__Task objective__.
Rewrite the material from the line with "genus: Cyathea" through the end, replacing "locality" with "site" and leaving everything else unchanged.

-- Begin Extracted entries --

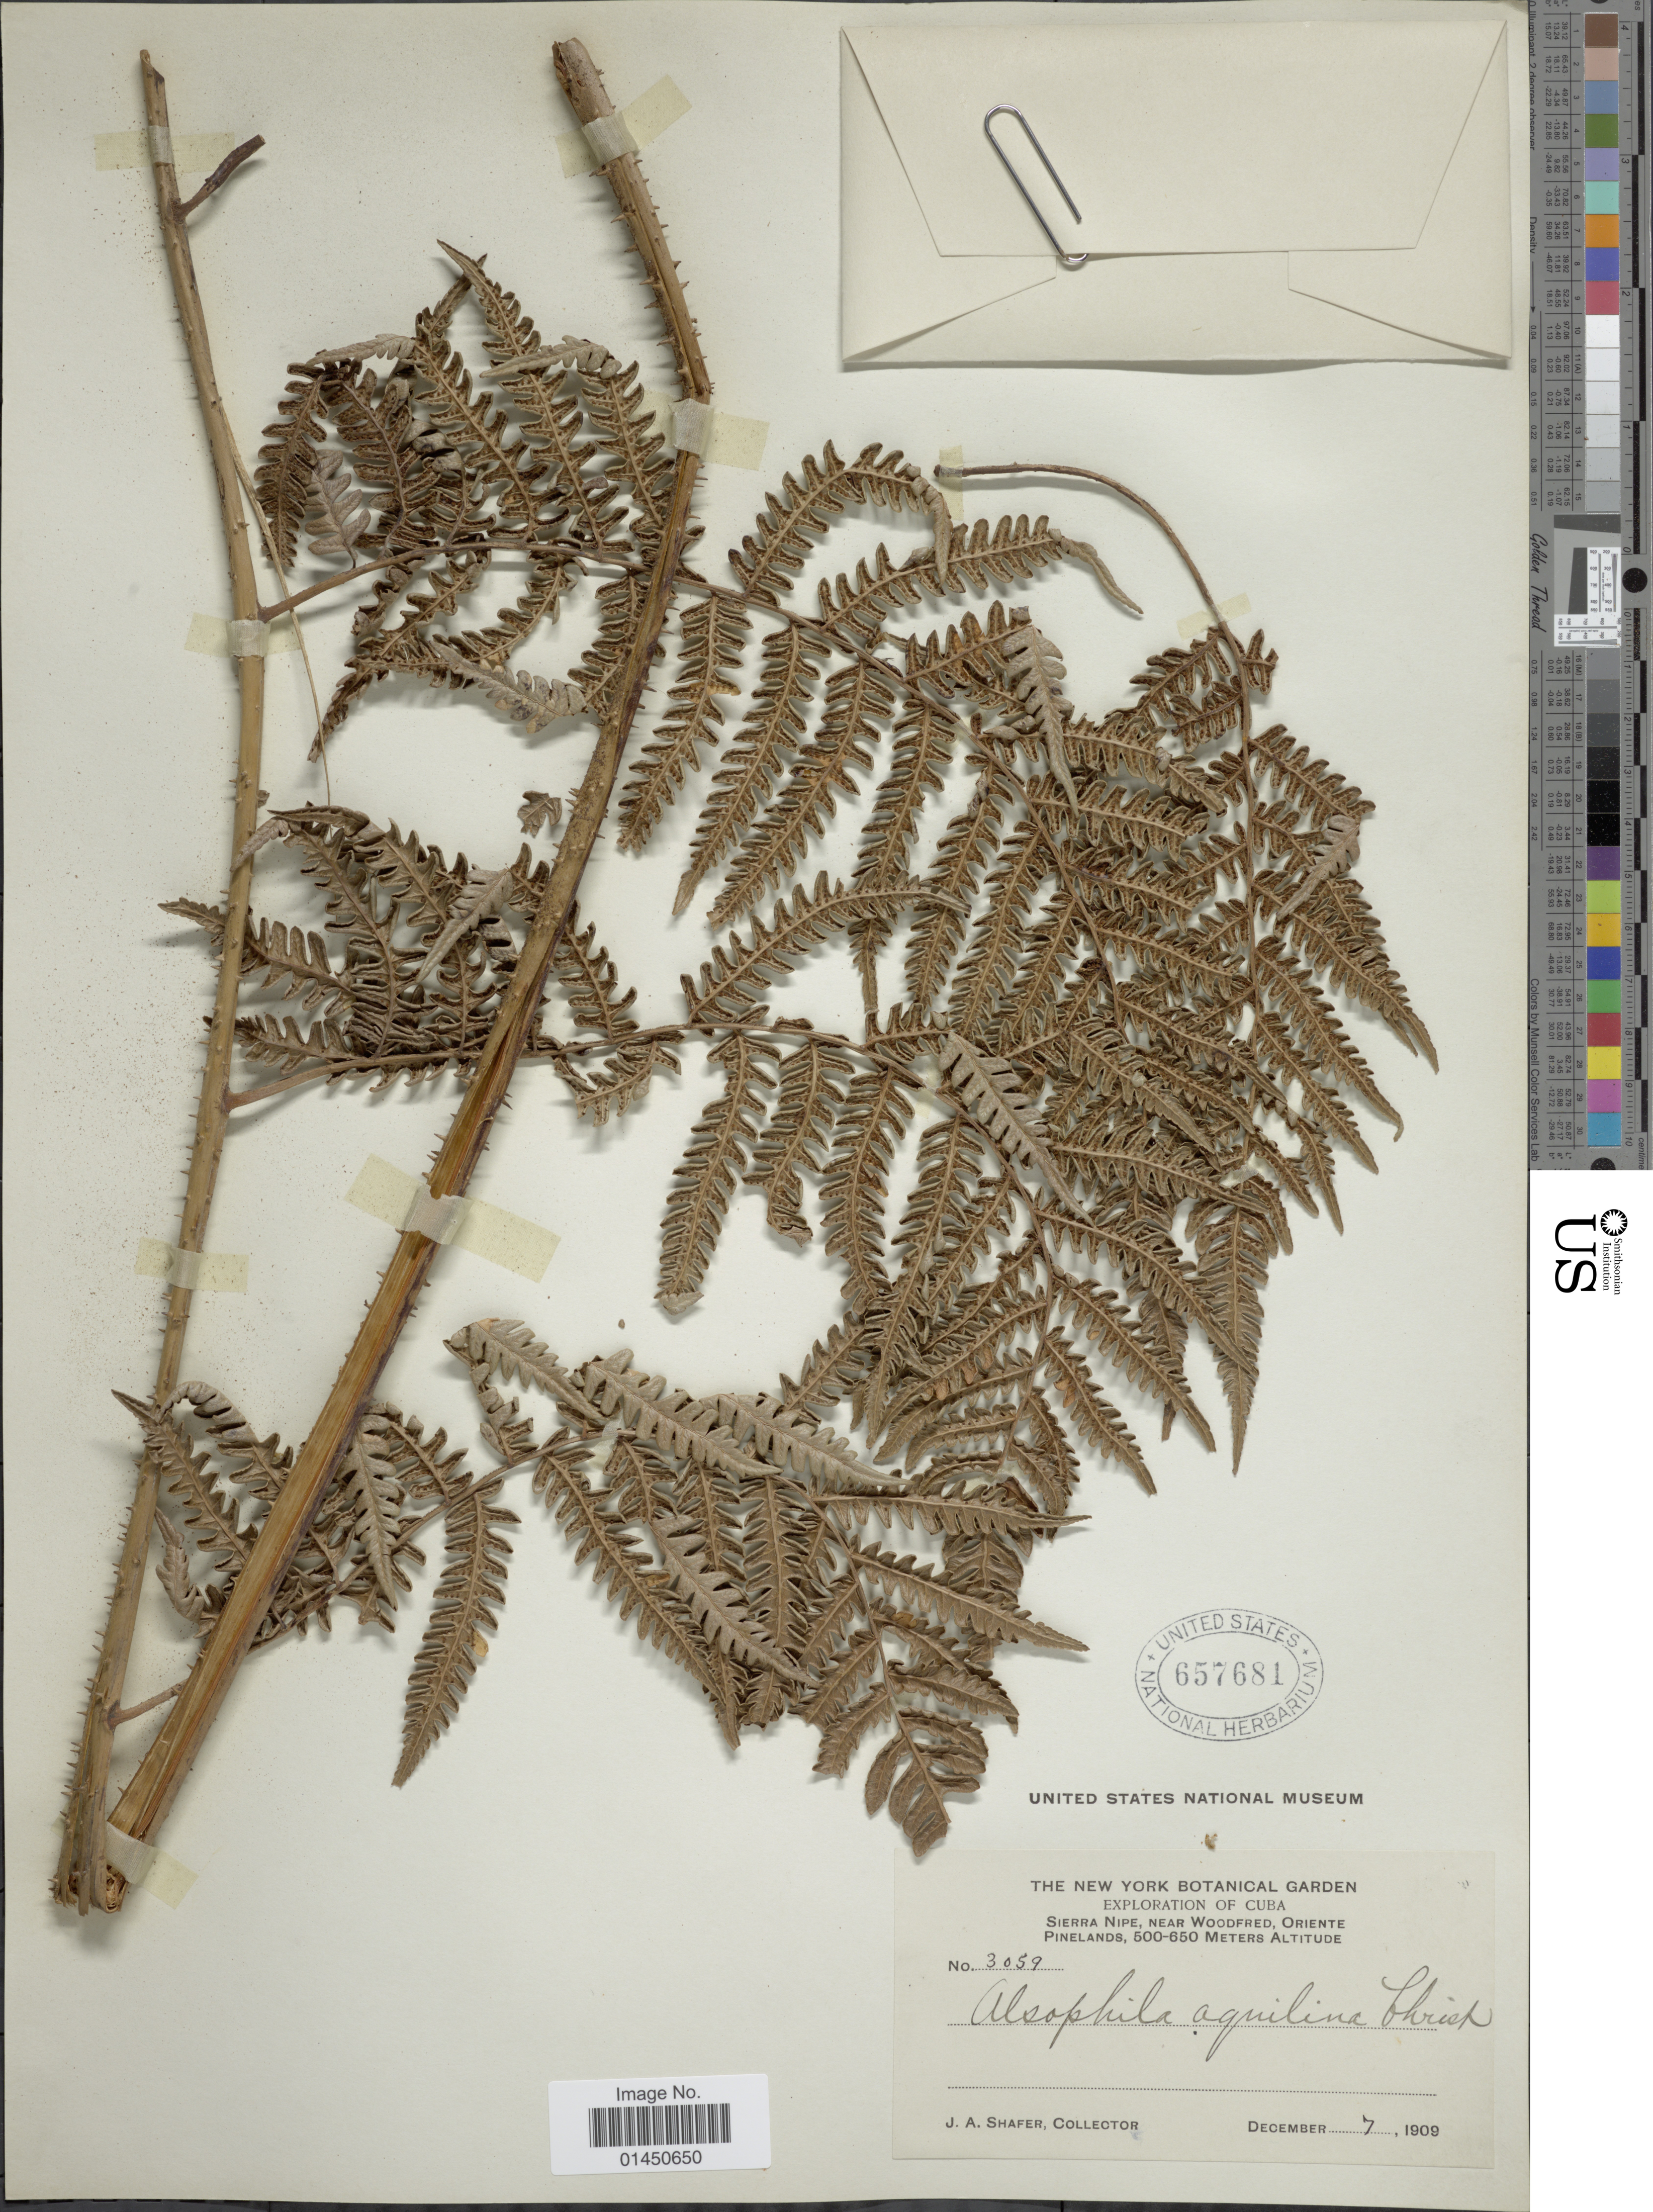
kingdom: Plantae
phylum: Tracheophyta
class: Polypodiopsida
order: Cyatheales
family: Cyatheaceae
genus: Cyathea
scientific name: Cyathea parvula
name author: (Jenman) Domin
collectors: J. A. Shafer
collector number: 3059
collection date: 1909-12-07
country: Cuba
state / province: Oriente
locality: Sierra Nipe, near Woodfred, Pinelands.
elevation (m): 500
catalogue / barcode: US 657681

-- End Extracted entries --

__Result of the exercise__.
genus: Cyathea
scientific name: Cyathea parvula
name author: (Jenman) Domin
collectors: J. A. Shafer
collector number: 3059
collection date: 1909-12-07
country: Cuba
state / province: Oriente
site: Sierra Nipe, near Woodfred, Pinelands.
elevation (m): 500
catalogue / barcode: US 657681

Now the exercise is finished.